Hawaiian bark cloth or Hawaiian kapa is a Polynesian bark cloth collectively known as ‘tapa.’ Hawaiian kapa practitioners began receiving recognition in the last 30 years for their work in keeping alive native arts. In other pacific islands, bark cloth culture has still been practiced over the last several hundred years but it was lost in Hawaii. Hawaii became a melting pot of many different cultures and was pressured to drop its native ways when it became a part of the United States. Many Hawaiian arts were lost for this reason. But today, there are modern kapa makers who have studied the ancient tradition and are keeping it alive.
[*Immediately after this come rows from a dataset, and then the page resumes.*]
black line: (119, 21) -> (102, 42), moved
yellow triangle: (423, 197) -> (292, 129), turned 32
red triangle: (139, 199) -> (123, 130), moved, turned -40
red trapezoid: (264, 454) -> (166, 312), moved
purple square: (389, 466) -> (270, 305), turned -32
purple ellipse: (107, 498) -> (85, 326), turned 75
Kapa is a fabric made from fibers of specific trees and shrubs. The Hawaiian Islands had its own distinct method of creating kapa using the wauke tree. Hawaiian kapa was used mostly for clothing—men wore a kapa loincloth called a "malo" and women wore a wrap-around dress called a "pāʻū." Bed covers called "kapa moe" were used by people of the chiefly caste and kapa robes were used by people of the priestly caste, called "kāhuna."